Segment Open

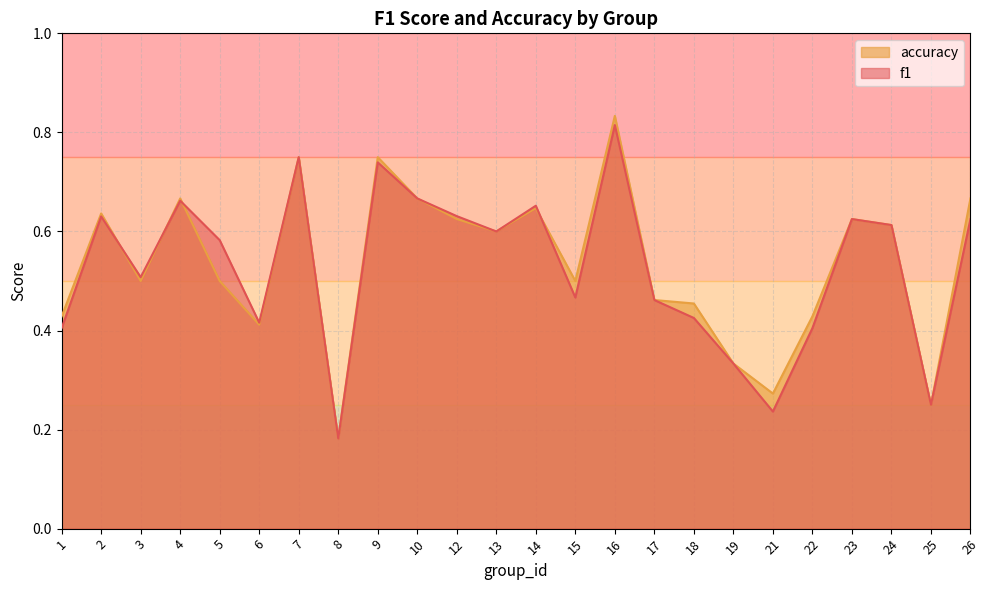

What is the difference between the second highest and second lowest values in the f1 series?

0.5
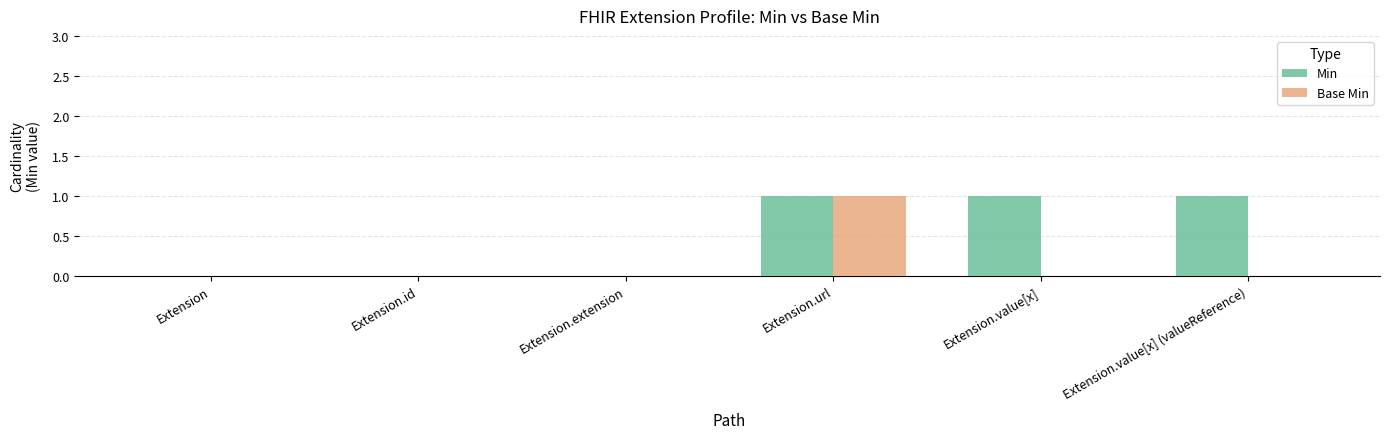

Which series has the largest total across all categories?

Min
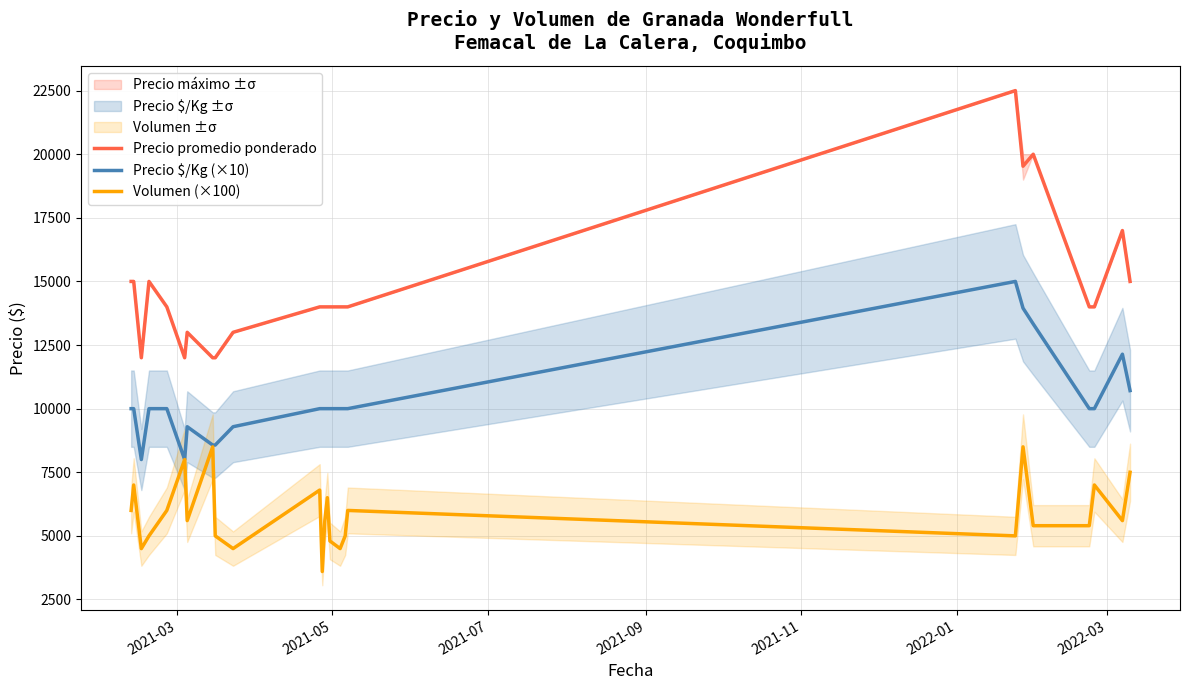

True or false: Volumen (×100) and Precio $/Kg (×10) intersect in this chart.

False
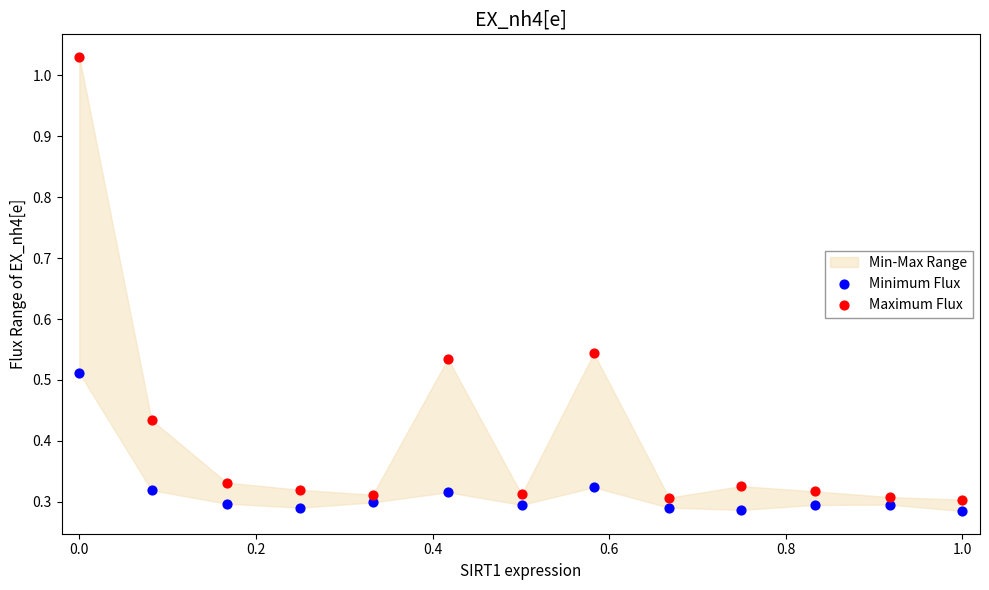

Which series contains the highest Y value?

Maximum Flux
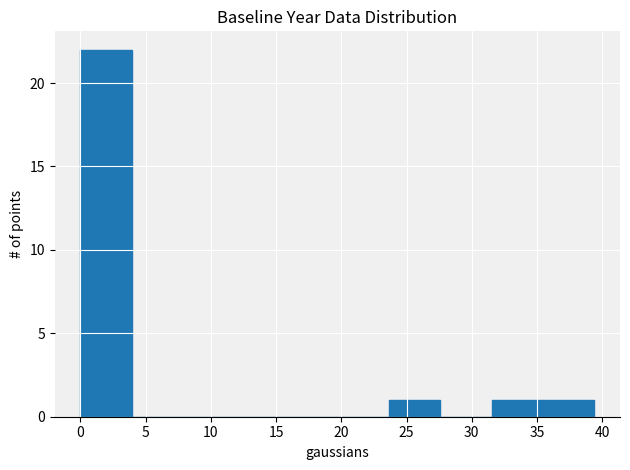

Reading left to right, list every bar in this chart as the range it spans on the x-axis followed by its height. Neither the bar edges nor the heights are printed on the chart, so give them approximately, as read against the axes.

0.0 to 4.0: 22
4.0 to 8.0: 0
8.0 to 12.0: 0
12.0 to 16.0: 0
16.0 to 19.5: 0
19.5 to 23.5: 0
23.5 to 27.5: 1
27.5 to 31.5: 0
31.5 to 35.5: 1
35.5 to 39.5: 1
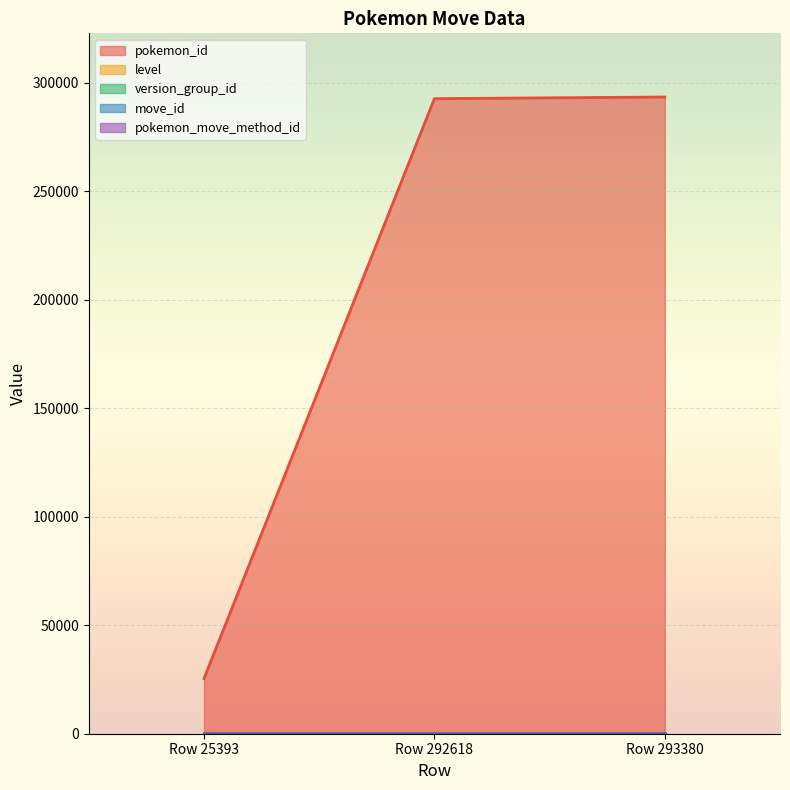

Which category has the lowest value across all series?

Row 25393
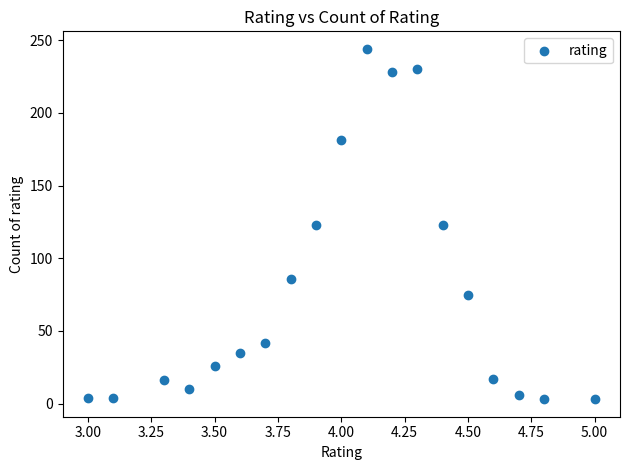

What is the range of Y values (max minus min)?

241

Segment Closed

* _Task item_:
Reproduce the listing above verbatim, omitting the pictures.

* _Task output_:
What is the difference between the second highest and second lowest values in the f1 series?

0.5

Which series has the largest total across all categories?

Min

True or false: Volumen (×100) and Precio $/Kg (×10) intersect in this chart.

False

Which series contains the highest Y value?

Maximum Flux

Reading left to right, list every bar in this chart as the range it spans on the x-axis followed by its height. Neither the bar edges nor the heights are printed on the chart, so give them approximately, as read against the axes.

0.0 to 4.0: 22
4.0 to 8.0: 0
8.0 to 12.0: 0
12.0 to 16.0: 0
16.0 to 19.5: 0
19.5 to 23.5: 0
23.5 to 27.5: 1
27.5 to 31.5: 0
31.5 to 35.5: 1
35.5 to 39.5: 1

Which category has the lowest value across all series?

Row 25393

What is the range of Y values (max minus min)?

241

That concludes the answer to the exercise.